The usual answer is that releasing and reallocating space is more expensive than reusing it internally. That’s true, but it’s not the whole answer. The real issue is the relationships between pages, and to understand that, it helps to have some understanding of the structure of a Firebird database.

There’s a more complete description here, but, briefly, a Firebird database is a single file. The file contains data for all tables, indexes, and structural information that allows Firebird to allocate and release pages, locate tables and indexes, maintain generators, etc.
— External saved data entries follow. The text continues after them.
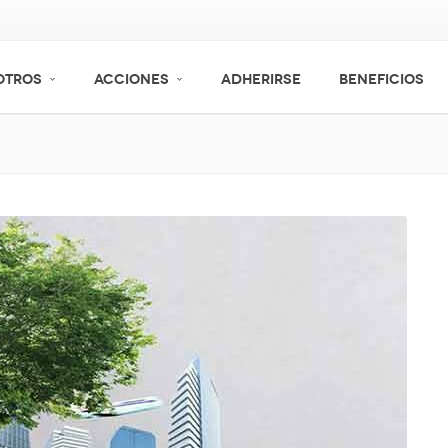
OTROS
ACCIONES
ADHERIRSE
BENEFICIOS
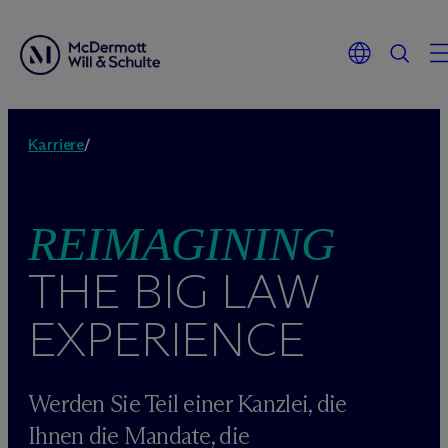
Zum
Inhalt
Karriere
/
springen
REIMAGINING
THE BIG LAW
EXPERIENCE
Werden Sie Teil einer Kanzlei, die
Ihnen die Mandate, die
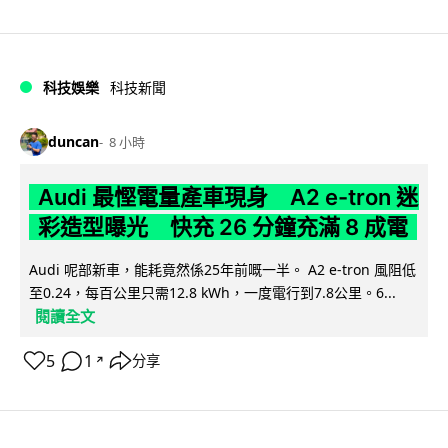
科技娛樂
科技新聞
duncan
8 小時
Audi 最慳電量產車現身 A2 e-tron 迷
彩造型曝光 快充 26 分鐘充滿 8 成電
Audi 呢部新車，能耗竟然係25年前嘅一半。 A2 e-tron 風阻低
至0.24，每百公里只需12.8 kWh，一度電行到7.8公里。6...
閱讀全文
5
1
分享
↗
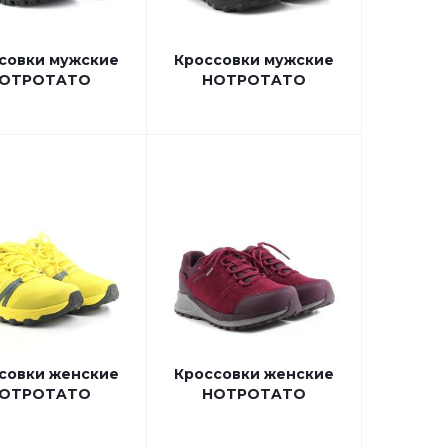
совки мужские
Кроссовки мужские
OTPOTATO
HOTPOTATO
совки женские
Кроссовки женские
OTPOTATO
HOTPOTATO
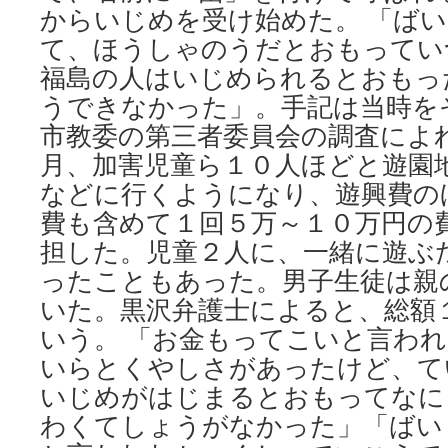
からいじめを受け始めた。 「ば
て、ほうしゃのうだとおもってい
福島の人はいじめられるとおもっ
うできなかった」。手記は当時を
市教委の第三者委員会の調査によ
月、加害児童ら１０人ほどと遊園
などに行くようになり、遊興費の
費も含めて１回５万～１０万円の
担した。児童２人に、一緒に遊ぶ
ったこともあった。男子生徒は親
いた。黒沢弁護士によると、総額
いう。 「お金もってこいと言わ
いらとくやしさがあったけど、て
いじめがはじまるとおもってなに
わくてしょうがなかった」「ばい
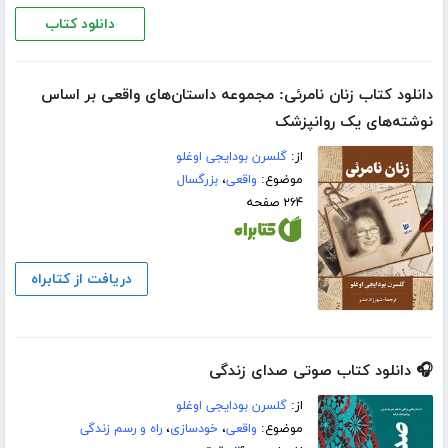
دانلود کتاب
دانلود کتاب زنان نامرئی: مجموعه داستان‌های واقعی بر اساس
نوشته‌های یک روانپزشک
از:
گلسرن بودایجی اوغلو
موضوع:
واقعی
،
بزرگسال
۲۶۴ صفحه
دریافت از کتابراه
🎧 دانلود کتاب صوتی صدای زندگی
از:
گلسرن بودایجی اوغلو
موضوع:
واقعی
،
خودسازی
،
راه و رسم زندگی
The database file is made up of pages. Pages are fixed length blocks within the file. Each page has a specific function. The most common are data pages, each holds records for a single table. When you store a record in a table, Firebird first tries to store it on a data page for that file that are already in the page cache. Then, it looks for other pages belonging to the table that have space. If there is no data page for that table in the file with space for the new record, then Firebird looks for free pages - pages that have been allocated to the file that are not currently used. Finally, if all those searches fail to find a place for the record, Firebird extends the file and allocates a page in the new space.

/images/doc_23_1.png

This diagram represents a section at the end of a database file. The red pages are data pages. Brown pages are index pages. The purple page is a page inventory page. The two white pages represent former data pages that are now empty. The first page cannot be released because file systems do not allow space to be removed from the middle of a file. In theory, the last page in the database could be released, by truncating the file slightly. However, the effect would be minimal unless a large number of the deleted records were on the last pages allocated. That situation is rare.
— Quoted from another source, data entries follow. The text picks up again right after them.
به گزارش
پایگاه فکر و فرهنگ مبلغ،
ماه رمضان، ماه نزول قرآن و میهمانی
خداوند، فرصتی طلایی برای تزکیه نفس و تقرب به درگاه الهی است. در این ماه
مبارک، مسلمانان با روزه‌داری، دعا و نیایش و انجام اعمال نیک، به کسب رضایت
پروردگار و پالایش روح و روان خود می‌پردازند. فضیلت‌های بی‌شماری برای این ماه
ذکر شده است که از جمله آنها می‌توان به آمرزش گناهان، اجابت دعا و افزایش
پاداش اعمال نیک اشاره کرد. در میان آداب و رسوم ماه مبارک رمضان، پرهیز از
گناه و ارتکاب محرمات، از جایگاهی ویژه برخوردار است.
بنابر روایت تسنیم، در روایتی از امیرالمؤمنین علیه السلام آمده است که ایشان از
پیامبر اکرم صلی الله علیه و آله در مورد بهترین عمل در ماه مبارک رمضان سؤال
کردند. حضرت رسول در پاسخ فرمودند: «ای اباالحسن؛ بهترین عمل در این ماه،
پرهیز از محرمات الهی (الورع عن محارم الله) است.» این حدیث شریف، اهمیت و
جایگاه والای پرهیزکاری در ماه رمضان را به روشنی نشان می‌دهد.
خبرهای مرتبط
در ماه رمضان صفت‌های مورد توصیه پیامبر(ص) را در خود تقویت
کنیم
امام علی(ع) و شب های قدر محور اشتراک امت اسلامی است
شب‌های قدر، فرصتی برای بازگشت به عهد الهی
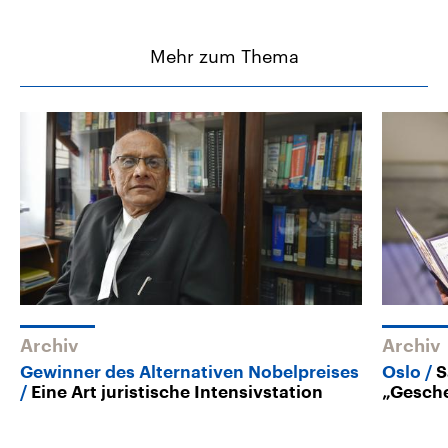
Mehr zum Thema
Archiv
Archiv
Gewinner des Alternativen Nobelpreises
Oslo
S
Eine Art juristische Intensivstation
„Gesch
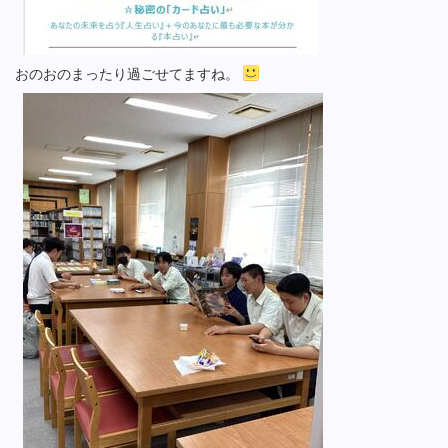
おのおのまったり過ごせてますね。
One common case of mass deletes is an application step in which records must be stored in a temporary table for processing before being inserted into their final location. In that case, pages allocated for the temporary table would precede the pages allocated for the permanent table, making truncation impossible. Another case is a rolling archive: an active table holds records for a period of time, after which they are archived to a different table or database. In that case, the deleted records would be stored before the most recent records, again preventing significant truncation. In fact, it is difficult to think of an application that stores a large number of records, and then deletes them without storing or modifying other data, aside from test databases.

/images/doc_23_2.png

One might imagine that the database with empty pages could be compacted by sliding the pages together. That thought gravely underestimates the internal linkages in a Firebird database. Pointer pages, index root pages, transaction inventory pages, and generator pages are located through a table called RDB$PAGES which would have to be updated with their new location. Pointer pages are arrays of page numbers, all of which would need to be updated to reflect the new locations of pages containing data for the tables. And those are the easy cases.
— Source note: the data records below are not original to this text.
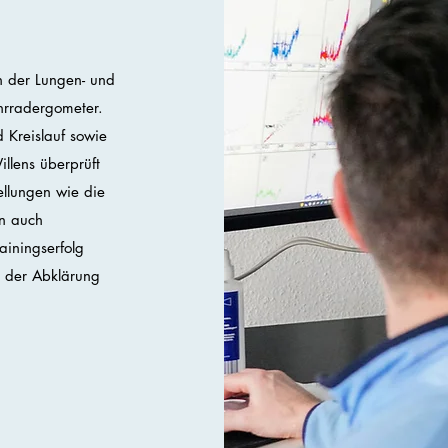
n der Lungen- und
hrradergometer.
 Kreislauf sowie
llens überprüft
llungen wie die
en auch
ainingserfolg
h der Abklärung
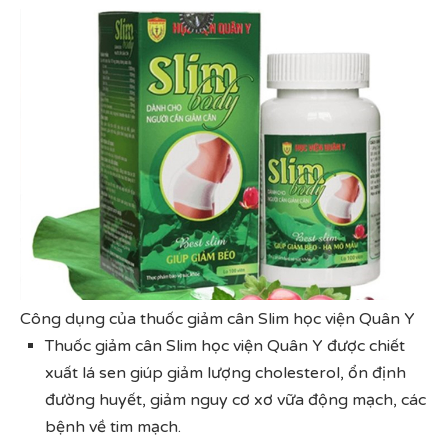
Công dụng của thuốc giảm cân Slim học viện Quân Y
Thuốc giảm cân Slim học viện Quân Y được chiết
xuất lá sen giúp giảm lượng cholesterol, ổn định
đường huyết, giảm nguy cơ xơ vữa động mạch, các
bệnh về tim mạch.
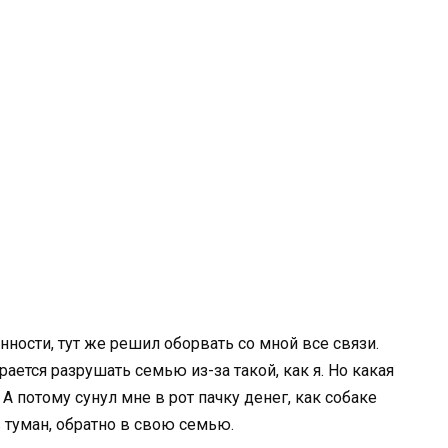
ности, тут же решил оборвать со мной все связи.
рается разрушать семью из-за такой, как я. Но какая
 А потому сунул мне в рот пачку денег, как собаке
в туман, обратно в свою семью.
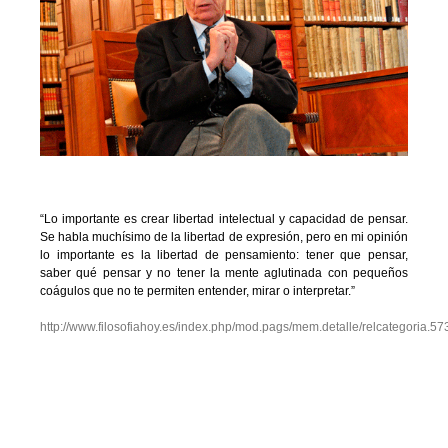
.
“Lo importante es crear libertad intelectual y capacidad de pensar.
Se habla muchísimo de la libertad de expresión, pero en mi opinión
lo importante es la libertad de pensamiento: tener que pensar,
saber qué pensar y no tener la mente aglutinada con pequeños
coágulos que no te permiten entender, mirar o interpretar.”
http://www.filosofiahoy.es/index.php/mod.pags/mem.detalle/relcategoria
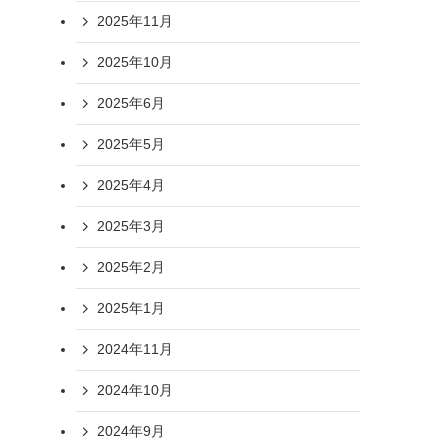
2025年11月
2025年10月
2025年6月
2025年5月
2025年4月
2025年3月
2025年2月
2025年1月
2024年11月
2024年10月
2024年9月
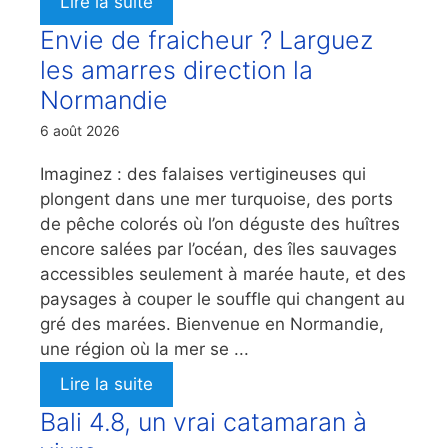
Lire la suite
Envie de fraicheur ? Larguez
les amarres direction la
Normandie
6 août 2026
Imaginez : des falaises vertigineuses qui
plongent dans une mer turquoise, des ports
de pêche colorés où l’on déguste des huîtres
encore salées par l’océan, des îles sauvages
accessibles seulement à marée haute, et des
paysages à couper le souffle qui changent au
gré des marées. Bienvenue en Normandie,
une région où la mer se ...
Lire la suite
Bali 4.8, un vrai catamaran à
Page inventory pages - the purple page in the diagrams - occur at fixed intervals and cannot be moved. A page inventory page is an array of bits that indicate whether the corresponding page is in use. Since the correspondence is by page number, page inventories would have to be updated to reflect the new location of the pages. Within a data page, records identify their back versions and fragments by page number. Because here is no pointer back from the fragment or back version, if a page containing a fragment is moved, the system would need to search the whole table to find the record that owns the fragment and fix its pointer. Indexes pages point to their left and right neighbors by page number, and upper levels reference lower levels by pages number. At the bottom level, the index indicates the location of records by page number. Moving data or index pages would invalidate the whole index.

/images/doc_23_3.png

To summarize, there is no simple way to release all free space in a database to the operating system because free pages do not typically congregate at the end of the database file. The internal structure of the database file is so complex that any effort to compact the file would require taking the database off line for longer than a backup and restore, with less satisfactory results.